If you ever receive a boil-water notice, bringing water to a rolling boil for one minute kills parasites like cryptosporidium that chlorine alone doesn’t fully eliminate.

Do You Need a Water Filter?

The Drinking Water Inspectorate’s position is clear: tap water in England and Wales is safe to drink and there is no need to install additional treatment in the home as a health protection measure. For most people, a filter is a matter of taste preference rather than safety.

If you do choose a filter, be aware of some trade-offs. Water softeners add sodium and can make water less suitable for drinking. Artificially softened water should not be used to prepare baby formula.
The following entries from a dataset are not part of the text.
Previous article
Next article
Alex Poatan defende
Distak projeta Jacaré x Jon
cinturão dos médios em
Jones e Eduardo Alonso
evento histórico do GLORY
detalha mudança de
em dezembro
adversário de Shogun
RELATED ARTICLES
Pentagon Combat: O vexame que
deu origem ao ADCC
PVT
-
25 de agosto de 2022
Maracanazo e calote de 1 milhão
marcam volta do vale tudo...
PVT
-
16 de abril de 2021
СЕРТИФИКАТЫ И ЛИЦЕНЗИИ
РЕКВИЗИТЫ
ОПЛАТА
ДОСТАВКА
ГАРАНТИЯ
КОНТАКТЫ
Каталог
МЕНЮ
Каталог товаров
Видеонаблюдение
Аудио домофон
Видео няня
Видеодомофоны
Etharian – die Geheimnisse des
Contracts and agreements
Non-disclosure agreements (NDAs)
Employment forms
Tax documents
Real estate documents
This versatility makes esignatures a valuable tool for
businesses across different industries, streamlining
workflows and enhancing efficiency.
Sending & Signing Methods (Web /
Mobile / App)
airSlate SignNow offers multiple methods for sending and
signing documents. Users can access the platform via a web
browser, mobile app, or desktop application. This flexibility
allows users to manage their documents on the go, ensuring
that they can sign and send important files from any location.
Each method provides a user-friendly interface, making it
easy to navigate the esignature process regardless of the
Reverse osmosis systems strip out minerals along with contaminants, and the World Health Organisation recommends adding minerals back if you plan to drink RO-treated water regularly. Simple carbon filters, the jug-style ones, are the most straightforward option for improving taste by reducing chlorine.

How to Check Your Local Water Quality

If you have concerns, your water company is the first point of contact. Companies test water daily in your area and will share results free of charge on request. If you report a specific problem, they’ll usually send someone to take a sample from your tap.

For private water supplies (wells, boreholes, springs), your local authority can advise on testing and arrange it. Private supplies had a compliance rate of 99.12% in Northern Ireland in 2024, slightly lower than the public supply. If you want to test independently, the Drinking Water Inspectorate recommends using a UKAS-accredited laboratory rather than DIY kits, since proper sample collection and accredited analysis are essential for reliable results.